- Extract
┌────────
Introduction
Here at Myce.wiki the Hardware Review Team has recently been
considering how best to review and test Enterprise level Solid State Storage
solutions. As part of our deliberations, we naturally paid careful attention
to the Storage Networking Industry Association’s (SNIA) Solid State Storage
(SSS) Performance Test Specification (PTS) for Enterprise Solutions (now that’s
a mouthful J), which is widely
accepted throughout the storage industry as the professional and consistent way
to test and benchmark enterprise solutions. For further information on this,
please see SNIA SSS
PTS.
Myce is delighted to confirm that it will be working in
partnership with Oakgate Technology Inc to implement our Enterprise Test
Bench. Please see Press
Release
It is important to note that the testing required to review
Enterprise level Solid State Storage solution is radically different to that
for consumer solutions.
Given our track record in the review and testing of Consumer
SSDs we soon found ourselves wondering how Consumer SSDs would perform in tests
aimed at Enterprise solutions. We also noticed that Enterprise solutions
typically have a much larger amount of NAND storage dedicated for
use by their controller (the controller is the heart of an SSD and controls the
reading, writing and placement of data in the NAND storage together with the
mapping of the storage to a user’s host environment and file system). So we
also wondered if consumer SSDs would perform better in enterprise tests if we
supplemented the relatively small amount of NAND they have set aside for their
controllers by leaving space unassigned for use by the host and its file
system. In Windows this is an easy thing to do and can be achieved by leaving
space on a drive unassigned for use by partitions (by reducing the default
maximum size when creating a new volume, or by shrinking an existing partition,
in Drive Management).
The process of setting aside additional space that may
supplement the effectiveness of an SSD’s performance is commonly known as
making an additional Over Provision (‘OP’) – hence our title. An additional OP
isn’t quite the same as permanently setting aside space to be dedicated to a
controller; it does though ensure that the pool of free blocks (that do not
contain valid data) is relatively large which in turn may have the effect of allowing
a controller’s ‘Garbage Collection’ functionality to more easily stay on top of
cleaning blocks, in order to accommodate the writing of new data, especially
when faced with intense write demands. The amount of NAND permanently
dedicated to the controller is hereafter referred to as ‘normal OP’.
└────────
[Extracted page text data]
┌────────
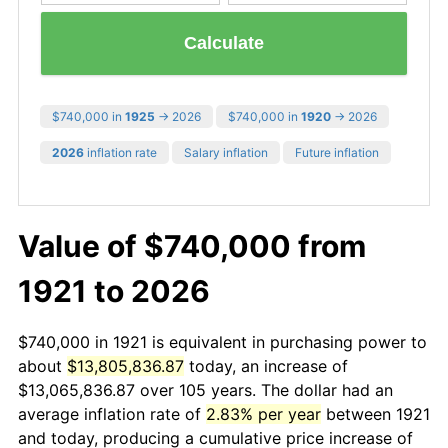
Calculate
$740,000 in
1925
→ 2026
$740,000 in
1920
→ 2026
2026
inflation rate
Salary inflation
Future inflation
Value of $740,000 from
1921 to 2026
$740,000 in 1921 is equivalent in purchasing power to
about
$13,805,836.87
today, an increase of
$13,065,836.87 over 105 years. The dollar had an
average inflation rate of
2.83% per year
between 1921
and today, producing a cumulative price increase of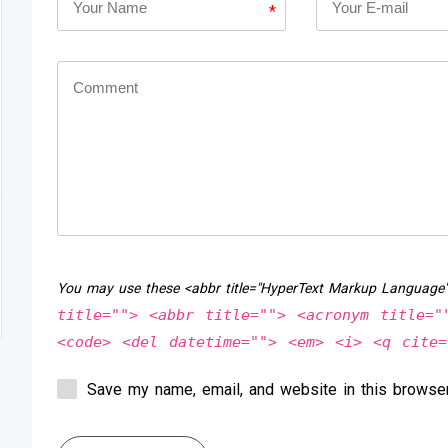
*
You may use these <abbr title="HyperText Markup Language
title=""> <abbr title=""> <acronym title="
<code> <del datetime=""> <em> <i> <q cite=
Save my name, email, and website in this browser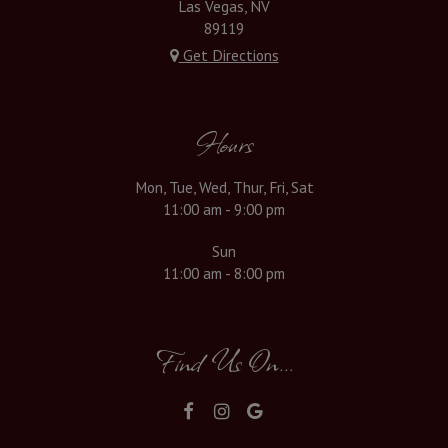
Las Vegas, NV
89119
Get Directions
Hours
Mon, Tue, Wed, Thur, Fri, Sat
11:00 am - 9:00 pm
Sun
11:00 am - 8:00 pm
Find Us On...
└────────
- Tasks for this exercise
A – Answer these questions using the introduction:
(i) Which company will Myce partner with to implement its Enterprise Test Bench?
(ii) What is the full name of the organization abbreviated as SNIA?
(iii) What term does the introduction use for the amount of NAND permanently dedicated to the controller?
B – From the introduction, extract the passage that opens with the words containing "Myce is delighted" and closes with "for consumer solutions.".

- Your responses
A –
(i) Oakgate Technology Inc
(ii) Storage Networking Industry Association
(iii) Normal OP

B –
Myce is delighted to confirm that it will be working in
partnership with Oakgate Technology Inc to implement our Enterprise Test
Bench. Please see Press
Release
It is important to note that the testing required to review
Enterprise level Solid State Storage solution is radically different to that
for consumer solutions.